Alternative Therapie bei Herzinfarkt im Fokus einer neuen Studie

Am 1. September 2013 startete unter der Leitung von Prof. Dr. Holger Thiele aus der Klinik für Innere Medizin / Kardiologie des Herzzentrums Leipzig, einem Unternehmen der RHÖN-KLINIKUM AG, eine große multizentrische Studie, an der mehr als 60 Einrichtungen aus mindestens zehn europäischen Ländern beteiligt sind. Die Mittel in Höhe von rund 6 Millionen Euro konnte Prof. Thiele bei der Europäischen Union einwerben – ein großer Erfolg für die klinische Spitzenforschung am Herzzentrum Leipzig.

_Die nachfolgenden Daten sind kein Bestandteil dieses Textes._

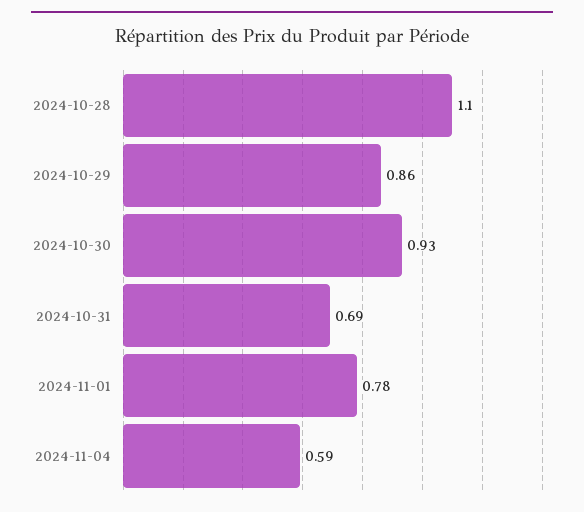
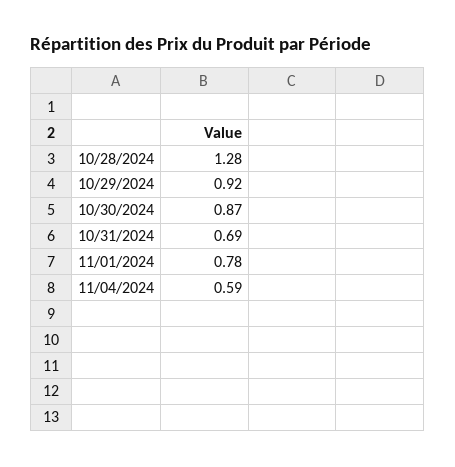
  {
-   "2024-10-28": 1.1,
+   "2024-10-28": 1.28,
-   "2024-10-29": 0.86,
+   "2024-10-29": 0.92,
-   "2024-10-30": 0.93,
+   "2024-10-30": 0.87,
    "2024-10-31": 0.69,
    "2024-11-01": 0.78,
    "2024-11-04": 0.59
  }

Wie jedes Organ kann auch das Herz an verschiedenen Krankheiten leiden. Eine der massivsten Erkrankungen ist sicher der Herzinfarkt (Myokardinfarkt) mit kardiogenem Schock. In diesem Fall ist das Leben des Betroffenen akut bedroht und auch heute noch stirbt etwa die Hälfte der Patienten daran. Bei einem Herzinfarkt sterben Teile des Herzmuskels auf Grund einer Durchblutungsstörung in einem oder mehreren Herzkranzgefäßen ab.

Die Herzkranzgefäße versorgen den Herzmuskel selbst mit dem erforderlichen Sauerstoff und den Nährstoffen. Während bei einem Teil der Patienten der Myokardinfarkt bei früher Behandlung nur geringe Folgen hat, bedeutet der kardiogene Schock, dass die Leistung des Herzens massiv abnimmt. Mit anderen Worten: Das Herz pumpt nicht mehr genug Blut in den Kreislauf.

In diesem Fall sind sofortige medizinische Interventionsmaßnahmen erforderlich, die darin bestehen, die Herzkranzgefäße umgehend wieder durchlässig zu machen. Ziel ist es, die Durchblutung des Herzmuskels im Infarktgebiet schnellstmöglich wieder in Gang zu bringen.